I tend to agree, but it's dangerous to leave that statement to fend for itself without elaboration. This is finance, after all, and so even prudent recommendations in this house of mirrors may come with unintended surprises at times. For instance, recognizing that buy-and-hold/cap-weighting ends up dispensing concentration risk via the hottest assets isn't the same thing as saying that it's easy to beat this mother of all passive strategies through time. Volumes have been written on this point and so I won't elaborate other than to point to one piece of the empirical record that shows up semi-regularly on these pages: a comparison of a market-value-weighted mix of all the major asset classes vs. 1,000-plus actively managed mutual funds with at least 10 years of history that practice some form of multi-asset class investing. In a recent update (May 2013) I pointed out that a passive mix of broadly defined asset classes (the Global Market Index) once again delivered above-average performance (the 70th percentile, to be precise) relative to a broad sample of active strategies for the trailing decade. If you overlay a naïve end-of-the-year rebalancing regimen on GMI's mix, you did a bit better. Here's the chart:

I've been crunching these numbers regularly for several years (although I don't publish every update) and the general result is usually about the same. GMI dispenses competitive and sometimes impressively competitive results vs. the crowd. (I'll have an update on this profile soon, by the way). There are some fundamental reasons for why this is so, and for expecting comparable results in the years ahead. It boils down to what Professor Bill Sharpe labeled the Arithmetic of Active Management: "Properly measured, the average actively managed dollar must underperform the average passively managed dollar, net of costs." Does this mean you should buy and hold everything and leave it alone? No, probably not, although you could do a lot worse.

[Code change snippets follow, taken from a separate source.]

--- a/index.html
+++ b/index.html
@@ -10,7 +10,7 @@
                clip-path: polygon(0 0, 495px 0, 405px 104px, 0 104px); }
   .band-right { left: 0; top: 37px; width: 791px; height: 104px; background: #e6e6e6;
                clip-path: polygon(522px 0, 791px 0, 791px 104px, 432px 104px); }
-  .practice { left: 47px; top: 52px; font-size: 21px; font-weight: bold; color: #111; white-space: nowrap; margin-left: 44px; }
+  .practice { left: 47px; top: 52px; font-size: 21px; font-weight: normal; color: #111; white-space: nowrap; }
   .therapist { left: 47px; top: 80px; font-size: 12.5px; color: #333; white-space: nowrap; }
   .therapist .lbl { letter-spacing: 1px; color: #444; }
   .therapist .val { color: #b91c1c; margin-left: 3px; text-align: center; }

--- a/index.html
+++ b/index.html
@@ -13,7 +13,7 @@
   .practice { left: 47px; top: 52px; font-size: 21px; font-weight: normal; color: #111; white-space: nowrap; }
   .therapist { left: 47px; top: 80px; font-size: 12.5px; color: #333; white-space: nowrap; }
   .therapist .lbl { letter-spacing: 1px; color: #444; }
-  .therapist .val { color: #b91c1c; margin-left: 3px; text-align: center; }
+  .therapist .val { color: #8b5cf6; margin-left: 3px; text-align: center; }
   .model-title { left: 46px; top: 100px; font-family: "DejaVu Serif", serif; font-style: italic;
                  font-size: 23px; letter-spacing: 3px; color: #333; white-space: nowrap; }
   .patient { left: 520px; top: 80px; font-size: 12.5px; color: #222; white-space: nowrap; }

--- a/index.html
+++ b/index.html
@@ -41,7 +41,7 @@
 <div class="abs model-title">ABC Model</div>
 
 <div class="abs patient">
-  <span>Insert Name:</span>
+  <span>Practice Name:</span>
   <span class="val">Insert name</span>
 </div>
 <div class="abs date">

Yes, it's important to recognize that buy-and-hold/market-cap weighting excels in bringing you a specific basket of risk factors. What's more, those risk factors may not be optimal, particularly for your specific circumstances. But it's naïve to think that simply minimizing or avoiding this particular group of risk factors will bring fame and fortune with minimal effort.

The problem is that if you decide to sidestep buy-and-hold/market-cap weighting, you must choose something else, i.e., a different set of risk factors. Now the fun begins. Which set of risk factors and why? How should you weight an alternative set of risk factors? How and when should you rebalance? Is this set of risk factors really timely now? What's the rationale for the strategy you choose? Does it have a real-world record of success for any length of time, i.e., through at least one full business cycle? (And, no, back-testing on paper doesn't count, although it's useful as a research tool.) Abandoning buy-and-hold/market-cap weighting has a number of advantages, at least in theory, but brevity and simplicity aren't on that list. Depending on how you choose to second-guess Mr. Market's portfolio, low-cost investing may be a victim too.

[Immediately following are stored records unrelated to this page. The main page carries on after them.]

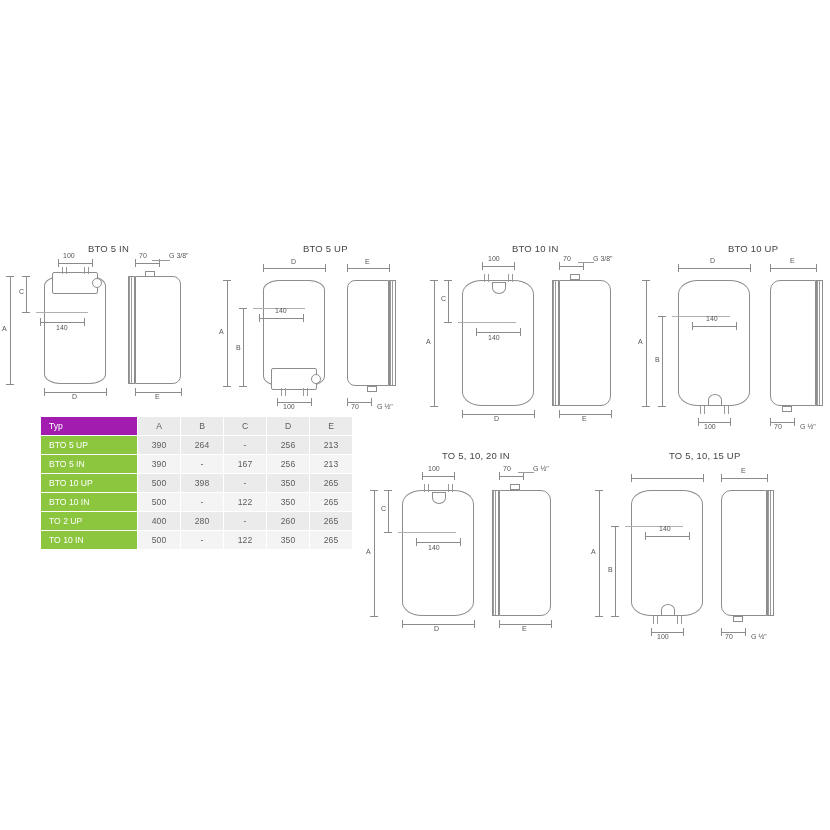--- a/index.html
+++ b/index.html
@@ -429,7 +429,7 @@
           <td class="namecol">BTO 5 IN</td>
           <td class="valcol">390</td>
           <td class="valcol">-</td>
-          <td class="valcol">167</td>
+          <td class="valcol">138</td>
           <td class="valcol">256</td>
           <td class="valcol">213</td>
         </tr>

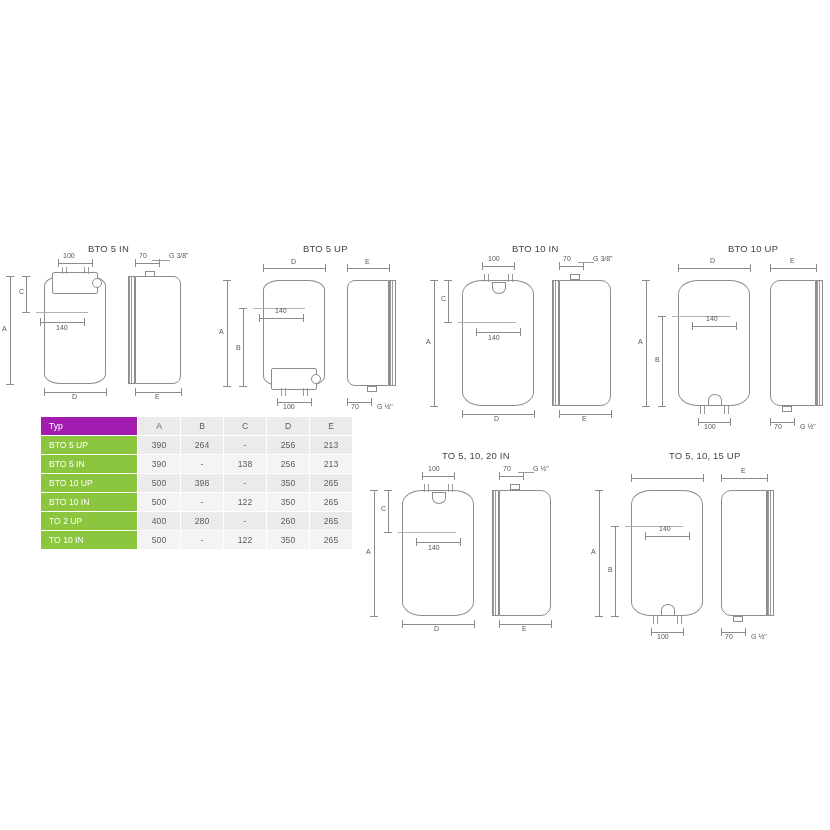--- a/index.html
+++ b/index.html
@@ -457,14 +457,6 @@
           <td class="valcol">260</td>
           <td class="valcol">265</td>
         </tr>
-        <tr class="alt">
-          <td class="namecol">TO 10 IN</td>
-          <td class="valcol">500</td>
-          <td class="valcol">-</td>
-          <td class="valcol">122</td>
-          <td class="valcol">350</td>
-          <td class="valcol">265</td>
-        </tr>
       </tbody>
   </table>
 

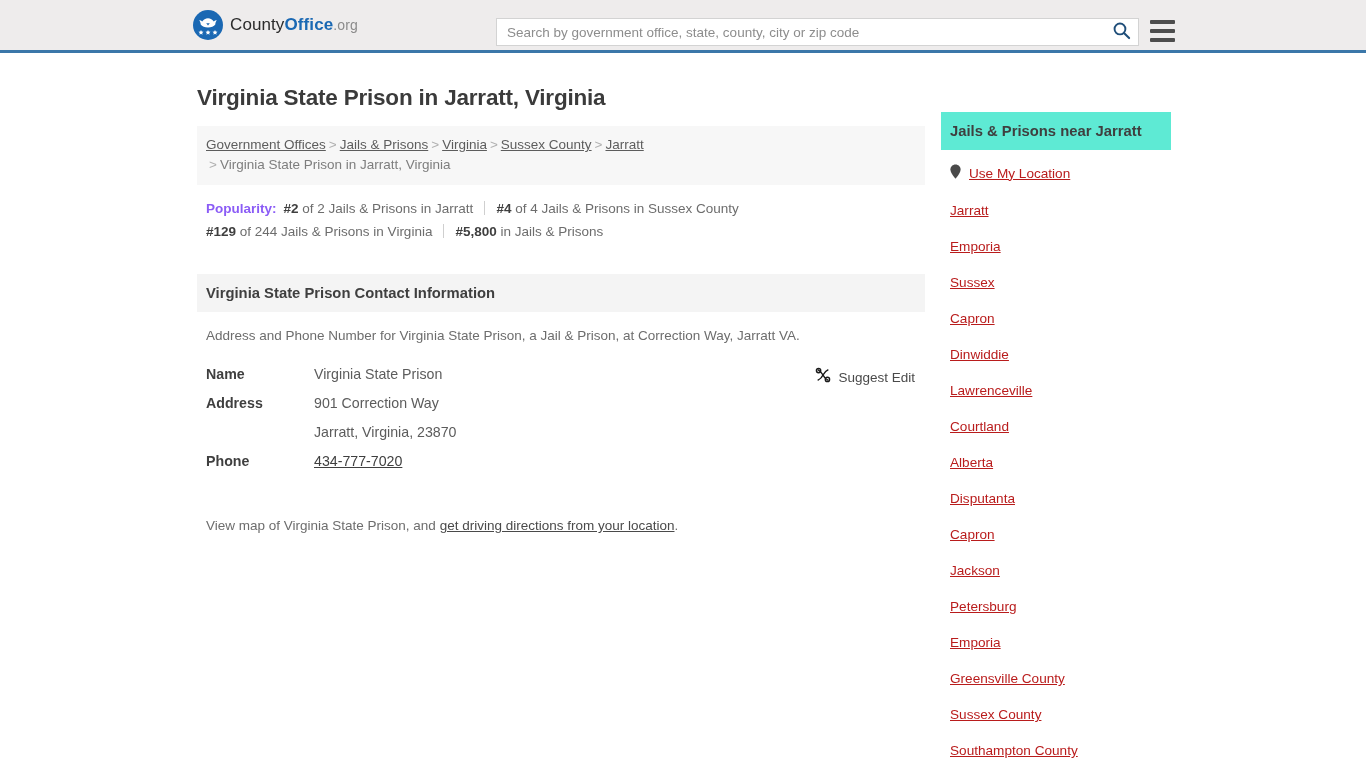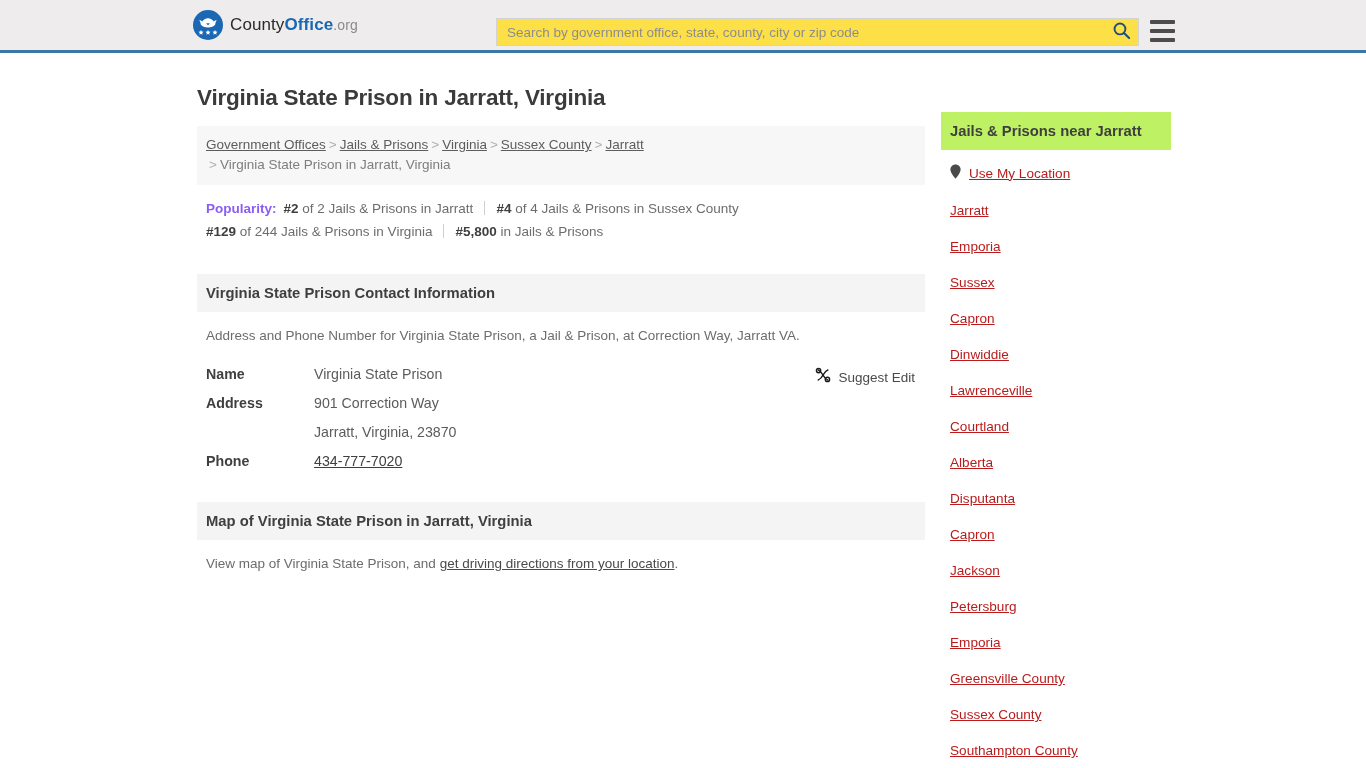--- a/index.html
+++ b/index.html
@@ -54,7 +54,7 @@
     top: 18px;
     width: 643px;
     height: 28px;
-    background: #fde047;
+    background: #ffffff;
     border: 1px solid #d3d3d3;
     display: flex;
     align-items: center;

It's easy to see how so many investors have a hard time keeping up with Mr. Market's results. If you make the wrong choices on one or more of the questions above (which only scratch the surface of issues that arise in active management), how much does that hurt your results? The dirty little secret of active management is that it only works if you make a series of correct choices in real time--for years, if that's your investment horizon. Sure, you can be wrong sometimes and still do well. Mr. Market certainly makes mistakes. He may be making a big one right now, as Faber suggests. But recognizing that Mr. Market is wrong from time to time (most of the time?) is only half the battle--you also have to be right more than occasionally.

The main question is deciding if you'll do better with a risk profile that's conspicuously different than buy-and-hold/market cap? Yes, of course, you can... maybe. There are some persuasive arguments for why you should build a portfolio that's distinguishes itself as being something other than Mr. Market's asset allocation, but assuming that you're smarter than everyone else isn't one of them.

In any case, trading one rather well-known, modestly successful risk profile for something else that may be less transparent shouldn't be taken lightly. In other words, it's essential that you understand why and how your customized strategy differs from Mr. Market's naïve mix and why it's expected to deliver better results.

The basic dynamic here is that in order to deliver superior risk-adjusted results vs. GMI or its equivalent you need to take relatively larger or smaller risk bets. There's an endless line of possibilities, starting with choosing different asset weights and adding a rebalancing strategy. What you won't find, however, is an endless line of success in evaluating history on this front. Mr. Market's asset allocation may be foolish, unimaginative, and seemingly destined for mediocrity or worse on an ex ante basis. But ex post it tends to look pretty decent vs. a broad spectrum of strategies that, on paper, should have performed a lot better but didn't.

Perhaps common sense isn't always what it seems to be in the money game.